Though Ring Of Honor are supposedly drawing good ratings for their new television show on Sinclair Broadcasting's affiliates (I say supposedly as hard numbers have not yet been released), this success has not translated to improved attendance on the road. A week ago, ROH debuted in the Spartanburg and Greensboro markets, where their ratings are purported to be above average, but they only drew 350-375 fans at each show, according to Dave Meltzer in his latest Wrestling Observer Newsletter. Moreover, in the last few days they cut general admission to $10 in a failed attempt to improve walk up business. This would definitely be a disappointing start in their attempt to open up new markets to tour in, as they would need several hundred fans more per night to have broken even on the events, proving once again that the correlation between ratings and business metrics in the wrestling industry is very weak indeed.

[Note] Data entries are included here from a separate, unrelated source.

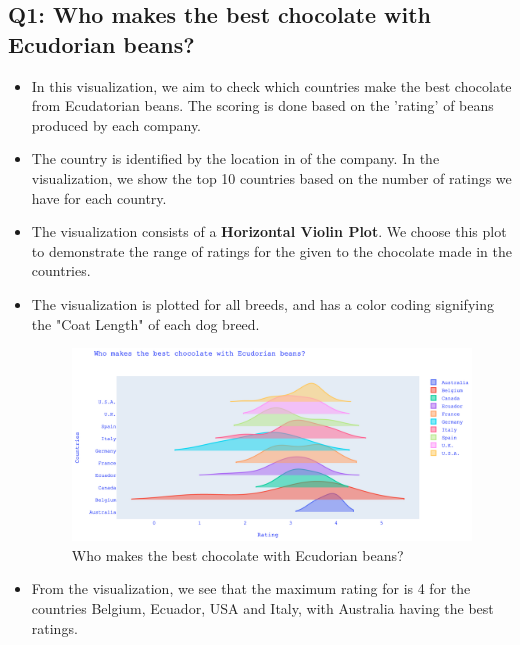 \documentclass[a4paper]{article}
\begin{document}
\subsection{Q1: Who makes the best chocolate with Ecudorian beans?}
\begin{itemize}
    \item In this visualization, we aim to check which countries make the best chocolate from Ecudatorian beans. The scoring is done based on the 'rating' of beans produced by each company.
    \item The country is identified by the location in of the company. In the visualization, we show the top 10 countries based on the number of ratings we have for each country.
    \item The visualization consists of a \textbf{Horizontal Violin Plot}. We choose this plot to demonstrate the range of ratings for the given to the chocolate made in the countries.
    \item The visualization is plotted for all breeds, and has a color coding signifying the "Coat Length" of each dog breed.
    \begin{figure}[H]
        \centering
        \includegraphics[width=1.0\textwidth]{violin}
        \caption{Who makes the best chocolate with Ecudorian beans?}
        \label{fig:violin}
    \end{figure}
    \item From the visualization, we see that the maximum rating for is 4 for the countries Belgium, Ecuador, USA and Italy, with Australia having the best ratings. 
\end{itemize}
\end{document}

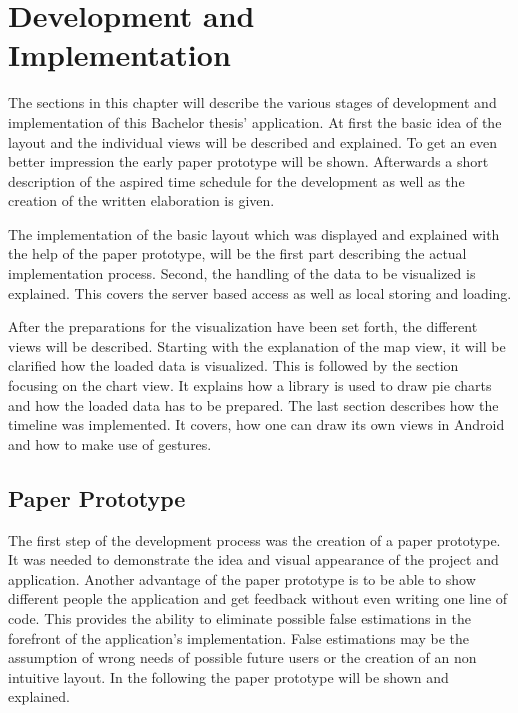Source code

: \chapter{Development and\\Implementation}
\label{cha:implementation}
The sections in this chapter will describe the various stages of development and implementation of this Bachelor thesis' application. At first the basic idea of the layout and the individual views will be described and explained. To get an even better impression the early paper prototype will be shown. Afterwards a short description of the aspired time schedule for the development as well as the creation of the written elaboration is given.

The implementation of the basic layout which was displayed and explained with the help of the paper prototype, will be the first part describing the actual implementation process.
Second, the handling of the data to be visualized is explained. This covers the server based access as well as local storing and loading. 

After the preparations for the visualization have been set forth, the different views will be described. Starting with the explanation of the map view, it will be clarified how the loaded data is visualized. This is followed by the section focusing on the chart view. It explains how a library is used to draw pie charts and how the loaded data has to be prepared. The last section describes how the timeline was implemented. It covers, how one can draw its own views in Android and how to make use of gestures.
\newpage
\section{Paper Prototype}
\label{sec:paper_prototype}
The first step of the development process was the creation of a paper prototype. It was needed to demonstrate the idea and visual appearance of the project and application. Another advantage of the paper prototype is to be able to show different people the application and get feedback without even writing one line of code. This provides the ability to eliminate possible false estimations  in the forefront of the application's implementation. False estimations may be the assumption of wrong needs of possible future users or the creation of an non intuitive layout. In the following the paper prototype will be shown and explained.

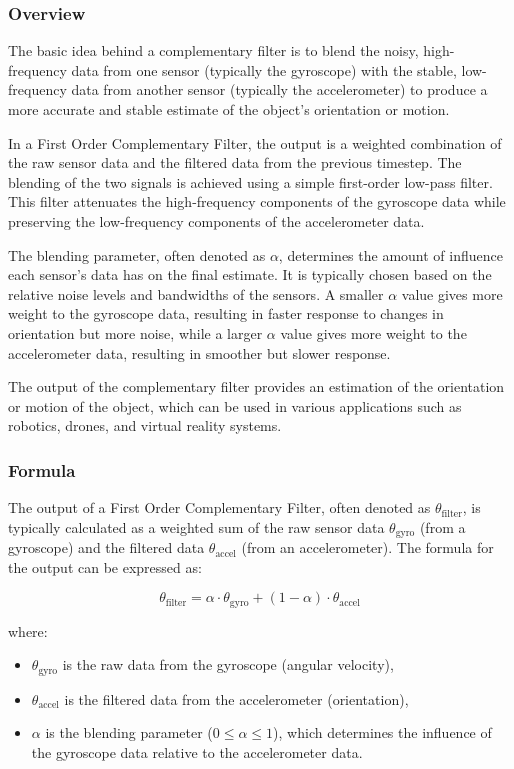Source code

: \documentclass[conference]{IEEEtran}
\begin{document}
\subsubsection{Overview}
The basic idea behind a complementary filter is to blend the noisy, high-frequency data from one sensor (typically the gyroscope) with the stable, low-frequency data from another sensor (typically the accelerometer) to produce a more accurate and stable estimate of the object's orientation or motion.

In a First Order Complementary Filter, the output is a weighted combination of the raw sensor data and the filtered data from the previous timestep. The blending of the two signals is achieved using a simple first-order low-pass filter. This filter attenuates the high-frequency components of the gyroscope data while preserving the low-frequency components of the accelerometer data.

The blending parameter, often denoted as $\alpha$, determines the amount of influence each sensor's data has on the final estimate. It is typically chosen based on the relative noise levels and bandwidths of the sensors. A smaller $\alpha$ value gives more weight to the gyroscope data, resulting in faster response to changes in orientation but more noise, while a larger $\alpha$ value gives more weight to the accelerometer data, resulting in smoother but slower response.

The output of the complementary filter provides an estimation of the orientation or motion of the object, which can be used in various applications such as robotics, drones, and virtual reality systems.\\

\subsubsection{Formula}
The output of a First Order Complementary Filter, often denoted as \( \theta_{\text{filter}} \), is typically calculated as a weighted sum of the raw sensor data \( \theta_{\text{gyro}} \) (from a gyroscope) and the filtered data \( \theta_{\text{accel}} \) (from an accelerometer). The formula for the output can be expressed as:

\[ \theta_{\text{filter}} = \alpha \cdot \theta_{\text{gyro}} + (1 - \alpha) \cdot \theta_{\text{accel}} \]

where:
\begin{itemize}
    \item \( \theta_{\text{gyro}} \) is the raw data from the gyroscope (angular velocity),
    \item \( \theta_{\text{accel}} \) is the filtered data from the accelerometer (orientation),
    \item \( \alpha \) is the blending parameter (\( 0 \leq \alpha \leq 1 \)), which determines the influence of the gyroscope data relative to the accelerometer data.
\end{itemize}
\end{document}
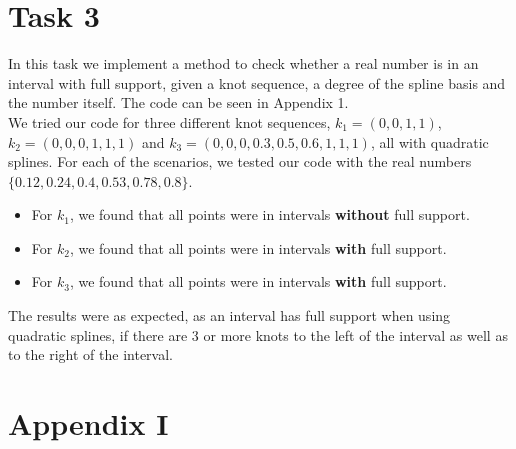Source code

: \documentclass[]{article}
\begin{document}
\section*{Task 3}
In this task we implement a method to check whether a real number is in an interval with full support, given a knot sequence, a degree of the spline basis and the number itself. The code can be seen in Appendix 1. \\
We tried our code for three different knot sequences, $k_1=(0, 0, 1, 1)$, $k_2=(0, 0, 0, 1, 1, 1)$ and $k_3=(0, 0, 0, 0.3, 0.5, 0.6, 1, 1, 1)$, all with quadratic splines. For each of the scenarios, we tested our code with the real numbers $\{0.12, 0.24, 0.4, 0.53, 0.78, 0.8\}$.
\begin{itemize}
	\item For $k_1$, we found that all points were in intervals \textbf{without} full support.
	\item For $k_2$, we found that all points were in intervals \textbf{with} full support.
	\item For $k_3$, we found that all points were in intervals \textbf{with} full support.
\end{itemize}
The results were as expected, as an interval has full support when using quadratic splines, if there are 3 or more knots to the left of the interval as well as to the right of the interval.



\newpage
\section*{Appendix I}
%
\end{document}
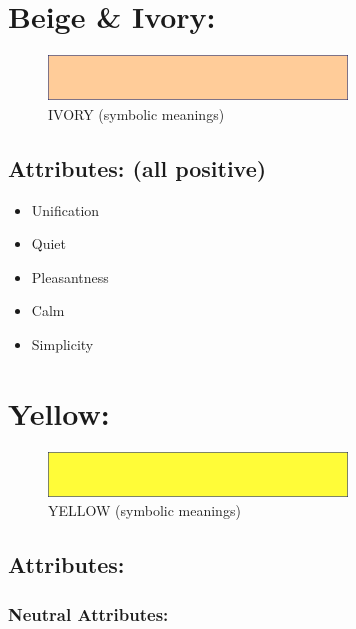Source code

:\documentclass[openleft,oneside,showtrims]{memoir}
\begin{document}
\section{Beige \& Ivory:}
\label{sec:org1701258}

\begin{figure}[htbp]
\centering
\includegraphics[width=300px]{./media/beige-ivory-banner.png}
\caption{\label{fig:HAP-WR-003}IVORY (symbolic meanings)}
\end{figure}

\subsection{Attributes: (all positive)}
\label{sec:orgdd7e03c}

\begin{itemize}
\item Unification
\item Quiet
\item Pleasantness
\item Calm
\item Simplicity
\end{itemize}

\section{Yellow:}
\label{sec:org8876b65}

\begin{figure}[htbp]
\centering
\includegraphics[width=300px]{./media/yellow-banner.png}
\caption{\label{fig:HAP-WR-004}YELLOW (symbolic meanings)}
\end{figure}

\subsection{Attributes:}
\label{sec:orgfdf0d50}

\subsubsection*{Neutral Attributes:}
\label{sec:orgecf06a8}
\end{document}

I'm doubtful that follow up business in these markets will do much better, as subsequent shows won't have the novelty of being the first opportunity to see live ROH action in person. I hear that they plan to do more angles on their television show soon, now that their top wrestlers have been introduced, but the damage of their stilted opening weeks may have already been done. As they say, you never have a second chance to make a first impression. There is definitely mixed feelings about the taste left in people's mouths by having really long main events to close both the Spartanburg and Greensboro shows. The latter had an epic eighty minute Survivor Series style eight man elimination main event, while the former finished with a lengthy fifty minute Royal Rumble match. The quality of both matches was strong, with the performers working their socks off as the matches will be aired in an edited format on TV over the Christmas period, but one questions whether catering to hardcore fans in such a way will put off families and more casual viewers from turning up in future.

One gets the feeling that ROH is being run by a territorial wrestling mark in COO Joe Koff who doesn't really understand what made the Carolinas such a hot market in the first place and that his booking henchman Jim Cornette is perfectly happy to fulfil his misguided vision in order to be along for the ride and keep a dream job. This is Koff's attempt to recreate the magic of the Battle Of The Belts shows, which he syndicated in the mid 1980s, that were all headlined by lengthy NWA World heavyweight title matches with Ric Flair defending against the likes of Wahoo McDaniel, Barry Windham and Lex Luger, perhaps not realising that it was Flair's charisma, star presence and powerful performances on the mic, more than his working ability that brought fans in their droves to the arenas. The ROH roster is full of excellent in ring technicians, but few, if any, that exude a larger than life character or are strong talkers. Until they fix that, then they'll probably continue to draw small crowds in the markets they're trying to break into. Whether they realise that's a problem remains to be seen.